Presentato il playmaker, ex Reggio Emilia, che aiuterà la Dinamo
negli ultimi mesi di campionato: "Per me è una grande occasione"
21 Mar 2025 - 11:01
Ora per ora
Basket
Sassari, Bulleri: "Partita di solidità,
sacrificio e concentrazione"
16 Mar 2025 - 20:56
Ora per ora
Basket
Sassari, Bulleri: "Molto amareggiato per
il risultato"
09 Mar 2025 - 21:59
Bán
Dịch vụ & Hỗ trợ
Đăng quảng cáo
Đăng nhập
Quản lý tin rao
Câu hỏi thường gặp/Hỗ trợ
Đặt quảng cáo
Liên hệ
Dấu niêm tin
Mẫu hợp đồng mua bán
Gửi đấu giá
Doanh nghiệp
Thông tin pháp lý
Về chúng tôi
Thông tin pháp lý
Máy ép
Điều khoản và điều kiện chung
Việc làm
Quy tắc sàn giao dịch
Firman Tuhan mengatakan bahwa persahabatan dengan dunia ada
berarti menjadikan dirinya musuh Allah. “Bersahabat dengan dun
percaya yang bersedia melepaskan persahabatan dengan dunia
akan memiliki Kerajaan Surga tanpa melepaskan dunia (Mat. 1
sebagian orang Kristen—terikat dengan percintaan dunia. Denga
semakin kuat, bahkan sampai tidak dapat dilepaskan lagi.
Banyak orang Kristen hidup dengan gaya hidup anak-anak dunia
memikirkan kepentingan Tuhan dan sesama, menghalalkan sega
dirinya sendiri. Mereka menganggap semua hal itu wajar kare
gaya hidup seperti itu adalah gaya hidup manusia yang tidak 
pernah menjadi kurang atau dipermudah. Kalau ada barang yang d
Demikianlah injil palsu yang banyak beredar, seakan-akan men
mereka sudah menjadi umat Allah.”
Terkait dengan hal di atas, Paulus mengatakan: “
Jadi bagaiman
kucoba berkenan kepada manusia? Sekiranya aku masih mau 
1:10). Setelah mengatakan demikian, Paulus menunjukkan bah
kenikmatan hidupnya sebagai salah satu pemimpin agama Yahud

» HOW TO COMPLETE THIS TASK:
Please swap "Basket" for "Pallacanestro" in the part of the listing that opens with its first line and closes with the line containing "gaya hidup seperti", and give those lines again with nothing else changed.

» ANSWER SPACE:
Presentato il playmaker, ex Reggio Emilia, che aiuterà la Dinamo
negli ultimi mesi di campionato: "Per me è una grande occasione"
21 Mar 2025 - 11:01
Ora per ora
Pallacanestro
Sassari, Bulleri: "Partita di solidità,
sacrificio e concentrazione"
16 Mar 2025 - 20:56
Ora per ora
Pallacanestro
Sassari, Bulleri: "Molto amareggiato per
il risultato"
09 Mar 2025 - 21:59
Bán
Dịch vụ & Hỗ trợ
Đăng quảng cáo
Đăng nhập
Quản lý tin rao
Câu hỏi thường gặp/Hỗ trợ
Đặt quảng cáo
Liên hệ
Dấu niêm tin
Mẫu hợp đồng mua bán
Gửi đấu giá
Doanh nghiệp
Thông tin pháp lý
Về chúng tôi
Thông tin pháp lý
Máy ép
Điều khoản và điều kiện chung
Việc làm
Quy tắc sàn giao dịch
Firman Tuhan mengatakan bahwa persahabatan dengan dunia ada
berarti menjadikan dirinya musuh Allah. “Bersahabat dengan dun
percaya yang bersedia melepaskan persahabatan dengan dunia
akan memiliki Kerajaan Surga tanpa melepaskan dunia (Mat. 1
sebagian orang Kristen—terikat dengan percintaan dunia. Denga
semakin kuat, bahkan sampai tidak dapat dilepaskan lagi.
Banyak orang Kristen hidup dengan gaya hidup anak-anak dunia
memikirkan kepentingan Tuhan dan sesama, menghalalkan sega
dirinya sendiri. Mereka menganggap semua hal itu wajar kare
gaya hidup seperti itu adalah gaya hidup manusia yang tidak 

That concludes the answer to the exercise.